How to complete this task |
Take the records below and print them verbatim up to and including the line that carries "bauen wie er will. Es ist aber gelungen".

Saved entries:
<<<<

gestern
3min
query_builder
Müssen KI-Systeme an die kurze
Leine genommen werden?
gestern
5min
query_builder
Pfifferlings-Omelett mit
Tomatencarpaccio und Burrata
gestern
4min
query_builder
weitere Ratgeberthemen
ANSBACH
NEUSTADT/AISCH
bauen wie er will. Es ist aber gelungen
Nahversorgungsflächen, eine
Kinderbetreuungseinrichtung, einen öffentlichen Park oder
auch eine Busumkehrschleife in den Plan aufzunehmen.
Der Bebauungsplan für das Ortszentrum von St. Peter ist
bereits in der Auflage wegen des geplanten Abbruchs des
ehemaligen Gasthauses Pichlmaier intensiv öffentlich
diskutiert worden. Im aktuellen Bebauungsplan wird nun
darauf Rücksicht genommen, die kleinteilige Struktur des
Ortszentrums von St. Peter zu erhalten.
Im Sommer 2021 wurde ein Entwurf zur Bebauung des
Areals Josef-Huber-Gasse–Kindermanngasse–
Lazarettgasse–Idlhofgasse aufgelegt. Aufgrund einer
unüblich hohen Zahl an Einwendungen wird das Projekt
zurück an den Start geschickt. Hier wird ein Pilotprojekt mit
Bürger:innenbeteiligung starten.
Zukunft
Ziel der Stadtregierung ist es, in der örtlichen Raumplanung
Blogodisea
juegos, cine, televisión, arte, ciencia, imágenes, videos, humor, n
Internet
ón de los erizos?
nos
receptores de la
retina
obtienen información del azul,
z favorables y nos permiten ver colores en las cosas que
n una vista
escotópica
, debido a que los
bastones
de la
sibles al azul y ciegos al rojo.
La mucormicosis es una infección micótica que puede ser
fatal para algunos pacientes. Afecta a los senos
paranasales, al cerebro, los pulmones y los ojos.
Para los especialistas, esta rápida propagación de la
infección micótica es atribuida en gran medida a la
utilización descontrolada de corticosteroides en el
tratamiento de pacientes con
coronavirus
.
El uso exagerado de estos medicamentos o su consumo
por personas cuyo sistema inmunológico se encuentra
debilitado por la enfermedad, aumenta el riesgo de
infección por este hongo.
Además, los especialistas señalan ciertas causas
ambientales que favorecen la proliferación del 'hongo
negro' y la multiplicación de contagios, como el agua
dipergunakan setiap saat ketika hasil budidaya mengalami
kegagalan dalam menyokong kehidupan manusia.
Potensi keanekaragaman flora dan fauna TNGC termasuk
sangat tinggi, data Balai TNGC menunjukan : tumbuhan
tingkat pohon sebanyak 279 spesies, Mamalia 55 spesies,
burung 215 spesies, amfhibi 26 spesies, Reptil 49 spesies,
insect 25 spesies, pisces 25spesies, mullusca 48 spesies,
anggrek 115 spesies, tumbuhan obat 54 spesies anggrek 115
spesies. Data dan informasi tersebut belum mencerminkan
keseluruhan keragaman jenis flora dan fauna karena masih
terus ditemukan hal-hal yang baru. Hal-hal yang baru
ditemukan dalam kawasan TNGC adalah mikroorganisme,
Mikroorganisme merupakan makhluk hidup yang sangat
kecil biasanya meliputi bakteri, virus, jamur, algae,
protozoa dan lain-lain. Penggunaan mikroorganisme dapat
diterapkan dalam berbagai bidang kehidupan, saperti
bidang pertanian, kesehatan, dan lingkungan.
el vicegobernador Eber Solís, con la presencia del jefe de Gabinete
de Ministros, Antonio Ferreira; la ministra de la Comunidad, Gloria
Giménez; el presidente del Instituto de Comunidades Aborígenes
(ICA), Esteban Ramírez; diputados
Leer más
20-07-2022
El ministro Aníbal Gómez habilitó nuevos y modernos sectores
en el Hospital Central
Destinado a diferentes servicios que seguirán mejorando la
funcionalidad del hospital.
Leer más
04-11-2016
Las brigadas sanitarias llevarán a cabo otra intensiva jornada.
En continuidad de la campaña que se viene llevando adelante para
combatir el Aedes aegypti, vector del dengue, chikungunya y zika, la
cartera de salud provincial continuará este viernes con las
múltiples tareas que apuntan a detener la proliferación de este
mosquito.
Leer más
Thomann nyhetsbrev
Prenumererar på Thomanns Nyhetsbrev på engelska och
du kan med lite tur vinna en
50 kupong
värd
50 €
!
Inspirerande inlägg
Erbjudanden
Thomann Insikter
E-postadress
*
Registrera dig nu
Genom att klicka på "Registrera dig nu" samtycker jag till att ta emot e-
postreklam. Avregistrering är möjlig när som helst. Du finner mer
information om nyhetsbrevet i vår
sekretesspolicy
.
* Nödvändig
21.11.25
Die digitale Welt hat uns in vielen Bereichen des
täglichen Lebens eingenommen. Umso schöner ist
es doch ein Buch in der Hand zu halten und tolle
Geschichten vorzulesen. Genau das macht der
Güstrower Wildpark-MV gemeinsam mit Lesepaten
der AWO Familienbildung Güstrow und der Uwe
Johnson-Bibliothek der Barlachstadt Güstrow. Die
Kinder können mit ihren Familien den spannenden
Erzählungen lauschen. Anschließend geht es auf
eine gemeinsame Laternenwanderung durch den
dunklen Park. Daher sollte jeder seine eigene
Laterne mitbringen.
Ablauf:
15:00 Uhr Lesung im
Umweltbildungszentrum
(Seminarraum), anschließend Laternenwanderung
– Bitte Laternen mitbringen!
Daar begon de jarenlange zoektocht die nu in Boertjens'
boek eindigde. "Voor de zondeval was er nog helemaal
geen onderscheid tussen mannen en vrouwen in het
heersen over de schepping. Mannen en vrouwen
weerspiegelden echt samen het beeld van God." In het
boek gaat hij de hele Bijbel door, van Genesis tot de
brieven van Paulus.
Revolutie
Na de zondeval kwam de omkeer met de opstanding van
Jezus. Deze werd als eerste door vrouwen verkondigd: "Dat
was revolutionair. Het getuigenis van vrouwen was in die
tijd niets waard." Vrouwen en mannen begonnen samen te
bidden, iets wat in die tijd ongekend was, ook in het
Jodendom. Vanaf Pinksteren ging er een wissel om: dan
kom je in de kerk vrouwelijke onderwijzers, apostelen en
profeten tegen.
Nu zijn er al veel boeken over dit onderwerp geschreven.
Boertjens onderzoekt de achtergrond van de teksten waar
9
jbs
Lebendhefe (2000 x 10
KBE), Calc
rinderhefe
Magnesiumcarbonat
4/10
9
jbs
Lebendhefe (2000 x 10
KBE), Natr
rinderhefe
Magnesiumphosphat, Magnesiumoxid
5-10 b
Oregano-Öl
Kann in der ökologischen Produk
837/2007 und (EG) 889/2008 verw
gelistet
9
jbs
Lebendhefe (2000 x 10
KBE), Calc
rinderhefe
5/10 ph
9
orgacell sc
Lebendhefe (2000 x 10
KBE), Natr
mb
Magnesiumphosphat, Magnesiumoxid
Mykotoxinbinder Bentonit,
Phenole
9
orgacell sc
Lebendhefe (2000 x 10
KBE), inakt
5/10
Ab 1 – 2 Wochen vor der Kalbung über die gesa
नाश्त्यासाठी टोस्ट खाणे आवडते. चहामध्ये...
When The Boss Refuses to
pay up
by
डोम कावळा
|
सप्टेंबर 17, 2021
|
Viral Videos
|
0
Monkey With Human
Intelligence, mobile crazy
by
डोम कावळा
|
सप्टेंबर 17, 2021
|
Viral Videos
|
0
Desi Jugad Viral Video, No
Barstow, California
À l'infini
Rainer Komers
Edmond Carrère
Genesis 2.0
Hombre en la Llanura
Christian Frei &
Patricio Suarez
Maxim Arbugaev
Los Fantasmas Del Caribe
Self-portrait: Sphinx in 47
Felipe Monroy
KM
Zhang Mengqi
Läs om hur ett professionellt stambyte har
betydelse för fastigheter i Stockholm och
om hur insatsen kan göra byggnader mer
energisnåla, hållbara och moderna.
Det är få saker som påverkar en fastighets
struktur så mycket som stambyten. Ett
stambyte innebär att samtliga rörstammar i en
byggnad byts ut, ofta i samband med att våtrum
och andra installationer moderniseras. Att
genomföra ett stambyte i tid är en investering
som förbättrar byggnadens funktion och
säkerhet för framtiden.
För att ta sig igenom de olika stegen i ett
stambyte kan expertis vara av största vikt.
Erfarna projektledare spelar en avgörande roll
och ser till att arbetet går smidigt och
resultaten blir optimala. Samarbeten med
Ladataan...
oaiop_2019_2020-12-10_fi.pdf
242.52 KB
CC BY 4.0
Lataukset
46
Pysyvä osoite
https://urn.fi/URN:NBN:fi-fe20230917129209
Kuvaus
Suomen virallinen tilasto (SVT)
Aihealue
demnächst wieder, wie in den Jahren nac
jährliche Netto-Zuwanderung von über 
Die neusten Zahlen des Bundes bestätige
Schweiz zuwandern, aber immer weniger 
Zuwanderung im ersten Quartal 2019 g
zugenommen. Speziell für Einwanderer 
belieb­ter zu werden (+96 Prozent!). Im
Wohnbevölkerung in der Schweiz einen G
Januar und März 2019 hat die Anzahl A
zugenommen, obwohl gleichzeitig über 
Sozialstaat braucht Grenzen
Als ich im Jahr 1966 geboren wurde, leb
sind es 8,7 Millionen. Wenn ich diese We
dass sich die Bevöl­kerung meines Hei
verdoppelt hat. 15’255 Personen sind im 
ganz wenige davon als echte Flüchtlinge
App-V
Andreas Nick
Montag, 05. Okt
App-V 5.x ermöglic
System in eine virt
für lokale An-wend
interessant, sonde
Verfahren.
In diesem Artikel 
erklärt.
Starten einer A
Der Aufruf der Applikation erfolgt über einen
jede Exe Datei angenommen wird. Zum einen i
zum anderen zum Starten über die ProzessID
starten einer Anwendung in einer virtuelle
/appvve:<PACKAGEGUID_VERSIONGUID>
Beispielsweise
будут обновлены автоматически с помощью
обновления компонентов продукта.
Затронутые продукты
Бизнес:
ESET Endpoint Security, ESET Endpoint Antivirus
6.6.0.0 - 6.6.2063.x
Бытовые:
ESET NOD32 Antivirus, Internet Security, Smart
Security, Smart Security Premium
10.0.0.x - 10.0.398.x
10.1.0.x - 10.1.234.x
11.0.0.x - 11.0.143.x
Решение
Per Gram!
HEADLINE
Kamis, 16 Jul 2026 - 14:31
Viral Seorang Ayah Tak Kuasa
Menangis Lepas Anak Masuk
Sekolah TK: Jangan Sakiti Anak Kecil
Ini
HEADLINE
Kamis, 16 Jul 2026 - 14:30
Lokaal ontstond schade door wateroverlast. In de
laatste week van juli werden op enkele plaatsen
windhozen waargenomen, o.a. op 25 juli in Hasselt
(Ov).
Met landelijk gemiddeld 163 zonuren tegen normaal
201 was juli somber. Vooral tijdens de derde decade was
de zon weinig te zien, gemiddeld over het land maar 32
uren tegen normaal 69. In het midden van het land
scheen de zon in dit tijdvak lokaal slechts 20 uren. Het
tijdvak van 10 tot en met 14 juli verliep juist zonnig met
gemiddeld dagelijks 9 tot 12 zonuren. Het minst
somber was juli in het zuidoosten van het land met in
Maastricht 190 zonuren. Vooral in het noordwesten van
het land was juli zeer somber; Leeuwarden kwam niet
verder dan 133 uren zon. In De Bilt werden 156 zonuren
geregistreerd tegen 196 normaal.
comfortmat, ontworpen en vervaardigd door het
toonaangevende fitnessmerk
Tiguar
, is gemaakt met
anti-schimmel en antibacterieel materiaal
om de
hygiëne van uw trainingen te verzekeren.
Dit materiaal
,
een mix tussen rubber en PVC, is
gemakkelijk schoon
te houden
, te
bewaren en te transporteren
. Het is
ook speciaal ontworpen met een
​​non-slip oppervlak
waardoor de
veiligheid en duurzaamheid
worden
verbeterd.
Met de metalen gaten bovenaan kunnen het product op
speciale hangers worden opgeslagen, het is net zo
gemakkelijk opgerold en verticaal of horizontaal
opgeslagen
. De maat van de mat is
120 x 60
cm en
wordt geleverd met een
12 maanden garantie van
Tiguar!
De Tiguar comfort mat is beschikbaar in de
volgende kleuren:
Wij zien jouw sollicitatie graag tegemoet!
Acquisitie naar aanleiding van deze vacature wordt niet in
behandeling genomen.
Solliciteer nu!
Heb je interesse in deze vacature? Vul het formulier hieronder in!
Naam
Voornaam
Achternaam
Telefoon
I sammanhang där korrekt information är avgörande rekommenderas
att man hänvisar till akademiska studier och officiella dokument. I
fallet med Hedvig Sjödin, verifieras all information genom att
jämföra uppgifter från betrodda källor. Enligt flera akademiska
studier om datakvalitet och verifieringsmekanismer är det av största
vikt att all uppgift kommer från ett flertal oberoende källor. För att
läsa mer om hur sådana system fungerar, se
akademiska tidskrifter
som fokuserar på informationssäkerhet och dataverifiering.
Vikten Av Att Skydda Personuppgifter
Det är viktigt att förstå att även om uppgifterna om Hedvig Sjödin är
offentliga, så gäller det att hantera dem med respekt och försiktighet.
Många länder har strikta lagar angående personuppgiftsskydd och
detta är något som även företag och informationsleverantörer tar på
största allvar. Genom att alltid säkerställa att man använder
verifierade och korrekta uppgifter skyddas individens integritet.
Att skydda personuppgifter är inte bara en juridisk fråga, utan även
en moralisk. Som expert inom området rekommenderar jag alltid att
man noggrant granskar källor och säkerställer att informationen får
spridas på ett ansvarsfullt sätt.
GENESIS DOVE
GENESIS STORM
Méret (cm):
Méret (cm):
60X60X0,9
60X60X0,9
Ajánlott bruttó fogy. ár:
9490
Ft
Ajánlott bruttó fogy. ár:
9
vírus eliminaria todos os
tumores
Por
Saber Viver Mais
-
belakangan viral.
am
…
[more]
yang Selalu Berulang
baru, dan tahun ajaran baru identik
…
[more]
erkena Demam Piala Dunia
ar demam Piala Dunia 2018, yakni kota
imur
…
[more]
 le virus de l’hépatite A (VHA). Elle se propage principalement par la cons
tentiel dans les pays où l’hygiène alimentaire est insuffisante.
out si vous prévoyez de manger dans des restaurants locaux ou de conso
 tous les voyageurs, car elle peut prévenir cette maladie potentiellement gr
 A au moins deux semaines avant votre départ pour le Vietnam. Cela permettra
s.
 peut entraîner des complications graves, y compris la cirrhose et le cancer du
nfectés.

>>>>

Your solution |
gestern
3min
query_builder
Müssen KI-Systeme an die kurze
Leine genommen werden?
gestern
5min
query_builder
Pfifferlings-Omelett mit
Tomatencarpaccio und Burrata
gestern
4min
query_builder
weitere Ratgeberthemen
ANSBACH
NEUSTADT/AISCH
bauen wie er will. Es ist aber gelungen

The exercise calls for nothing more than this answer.